Le régime d'assurance stabilisation des revenus agricoles (ASRA) a été créé en 1975 pour amortir le choc des variations de prix des denrées. Sans ce filet de sécurité, il ne resterait plus beaucoup de fermes moyennes dans le paysage québécois. Les soubresauts du marché sont tels que seules les très grandes exploitations, et celles qui développent des créneaux très spécialisés, sont capables d'y résister.

 

Ce programme a du bon, mais il a aussi des effets pervers. Pour certains producteurs, c'est carrément devenu une béquille, note Michel Saint-Pierre, un ancien sous-ministre à l'Agriculture qui a également dirigé la Financière agricole.
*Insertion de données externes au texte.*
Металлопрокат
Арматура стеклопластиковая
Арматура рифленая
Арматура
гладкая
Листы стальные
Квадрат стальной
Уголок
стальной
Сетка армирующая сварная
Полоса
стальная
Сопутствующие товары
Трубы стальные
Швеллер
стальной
En principe, le budget de l'ASRA devrait s'équilibrer de lui-même. Quand les prix courants ne couvrent pas les dépenses des producteurs, ceux-ci reçoivent une indemnité. Les années fastes, la caisse est censée se renflouer. Mais certains secteurs, comme l'agneau, n'ont jamais réussi à le faire. Ils survivent année après année grâce aux chèques de l'ASRA.

De plus, les agriculteurs et les banquiers ont tendance à privilégier les 17 productions «stabilisées», un biais parfois désastreux pour la diversification. C'est ainsi que les meilleures vignes du Québec, celles de la maison Dietrich-Jooss, ont été arrachées il y a quelques années pour faire place à un champ de maïs. Une production assurable comme le maïs-grain offre une bien meilleure garantie de rentabilité! Les maraîchers, dont les légumes ne sont pas couverts par l'ASRA, ont encore de la difficulté à acheter des terres dans les régions où il se cultive du maïs, nous dit-on. Aux yeux d'un banquier, leur dossier est moins rassurant que celui d'un producteur soutenu par l'ASRA.

À cela s'ajoute le déficit du Fonds d'assurance stabilisation, qui frise les 800 millions. Trop gros pour espérer que les coffres se renflouent d'eux-mêmes.

Nous ne suggérons pas de couper les vivres à l'agriculture, tous les pays industrialisés soutiennent cette activité. Mais il va falloir arrêter de compter sur l'ASRA pour régler tous les problèmes. Le taux d'endettement moyen des fermes est beaucoup plus élevé au Québec qu'ailleurs en Amérique du Nord. Il faudrait y voir avant que les taux d'intérêt ne se mettent à remonter. Et même dans les secteurs qui ont toujours dépendu de l'ASRA, comme l'agneau, il y a des éleveurs qui réussissent très bien. Pourquoi ne pas aider les autres à devenir plus rentables, au lieu de leur envoyer un chèque année après année pour compenser le fait qu'ils ne le sont pas?

Le nouveau système proposé par Michel Saint-Pierre est trop technique pour que nous entrions ici dans les détails. Le ministre de l'Agriculture lui-même a demandé plus de temps pour l'analyser. Il ne faudrait pas en profiter pour faire disparaître le rapport sur une tablette. Car les problèmes qu'il signale, eux, ne disparaîtront pas d'eux-mêmes.